- EXERCISE BRIEF -
Beginning at the top of the listing, repeat each line exactly until the line with "analysis of normal" has been repeated too.

- COLLECTED MATERIAL -
"""

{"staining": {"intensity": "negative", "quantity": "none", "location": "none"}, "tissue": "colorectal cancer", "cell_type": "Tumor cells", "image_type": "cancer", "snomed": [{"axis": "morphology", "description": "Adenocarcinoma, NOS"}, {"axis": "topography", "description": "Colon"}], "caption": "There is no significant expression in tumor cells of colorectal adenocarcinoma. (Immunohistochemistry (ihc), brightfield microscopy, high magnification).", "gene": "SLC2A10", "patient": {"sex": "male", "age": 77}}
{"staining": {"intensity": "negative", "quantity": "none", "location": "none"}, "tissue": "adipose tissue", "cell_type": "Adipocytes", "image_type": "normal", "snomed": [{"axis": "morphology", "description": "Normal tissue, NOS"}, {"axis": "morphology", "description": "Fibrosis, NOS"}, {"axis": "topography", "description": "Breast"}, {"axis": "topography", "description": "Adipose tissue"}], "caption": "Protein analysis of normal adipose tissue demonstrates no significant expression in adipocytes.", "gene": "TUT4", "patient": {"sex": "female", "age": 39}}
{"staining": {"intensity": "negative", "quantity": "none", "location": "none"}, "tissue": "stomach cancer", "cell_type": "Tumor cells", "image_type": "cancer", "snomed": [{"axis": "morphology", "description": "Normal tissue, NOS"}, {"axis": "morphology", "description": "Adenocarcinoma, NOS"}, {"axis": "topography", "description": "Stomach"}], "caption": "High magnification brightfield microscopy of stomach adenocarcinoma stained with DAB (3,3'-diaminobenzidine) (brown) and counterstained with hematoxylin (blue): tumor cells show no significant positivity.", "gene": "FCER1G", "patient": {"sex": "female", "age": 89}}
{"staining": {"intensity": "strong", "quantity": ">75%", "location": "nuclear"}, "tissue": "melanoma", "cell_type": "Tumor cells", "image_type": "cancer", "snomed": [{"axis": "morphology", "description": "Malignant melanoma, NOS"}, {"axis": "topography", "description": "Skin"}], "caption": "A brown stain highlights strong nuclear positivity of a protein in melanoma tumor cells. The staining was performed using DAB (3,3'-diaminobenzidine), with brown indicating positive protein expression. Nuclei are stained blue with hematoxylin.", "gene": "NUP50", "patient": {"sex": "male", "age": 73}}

"""

- FINAL ANSWER -
{"staining": {"intensity": "negative", "quantity": "none", "location": "none"}, "tissue": "colorectal cancer", "cell_type": "Tumor cells", "image_type": "cancer", "snomed": [{"axis": "morphology", "description": "Adenocarcinoma, NOS"}, {"axis": "topography", "description": "Colon"}], "caption": "There is no significant expression in tumor cells of colorectal adenocarcinoma. (Immunohistochemistry (ihc), brightfield microscopy, high magnification).", "gene": "SLC2A10", "patient": {"sex": "male", "age": 77}}
{"staining": {"intensity": "negative", "quantity": "none", "location": "none"}, "tissue": "adipose tissue", "cell_type": "Adipocytes", "image_type": "normal", "snomed": [{"axis": "morphology", "description": "Normal tissue, NOS"}, {"axis": "morphology", "description": "Fibrosis, NOS"}, {"axis": "topography", "description": "Breast"}, {"axis": "topography", "description": "Adipose tissue"}], "caption": "Protein analysis of normal adipose tissue demonstrates no significant expression in adipocytes.", "gene": "TUT4", "patient": {"sex": "female", "age": 39}}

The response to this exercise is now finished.